* Exercise instructions *
From the data below, retype exactly the lines starting with the one that contains "verkkokaupoista. Etsi inspiraatiota ja löydä" and ending with the one that contains "ympäristöystävällisiä valintoja", both included.

* Input for this task *
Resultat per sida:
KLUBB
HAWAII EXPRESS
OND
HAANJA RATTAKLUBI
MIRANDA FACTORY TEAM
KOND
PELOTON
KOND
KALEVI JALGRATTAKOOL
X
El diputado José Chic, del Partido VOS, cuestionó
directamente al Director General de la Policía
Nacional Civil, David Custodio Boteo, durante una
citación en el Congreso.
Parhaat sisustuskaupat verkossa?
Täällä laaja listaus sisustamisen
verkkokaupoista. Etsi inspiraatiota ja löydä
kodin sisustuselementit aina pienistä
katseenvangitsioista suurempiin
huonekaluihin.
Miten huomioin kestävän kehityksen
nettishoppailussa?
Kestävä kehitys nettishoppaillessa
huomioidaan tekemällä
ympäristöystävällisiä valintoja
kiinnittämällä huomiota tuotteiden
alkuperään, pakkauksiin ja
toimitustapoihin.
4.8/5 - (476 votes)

* Response *
verkkokaupoista. Etsi inspiraatiota ja löydä
kodin sisustuselementit aina pienistä
katseenvangitsioista suurempiin
huonekaluihin.
Miten huomioin kestävän kehityksen
nettishoppailussa?
Kestävä kehitys nettishoppaillessa
huomioidaan tekemällä
ympäristöystävällisiä valintoja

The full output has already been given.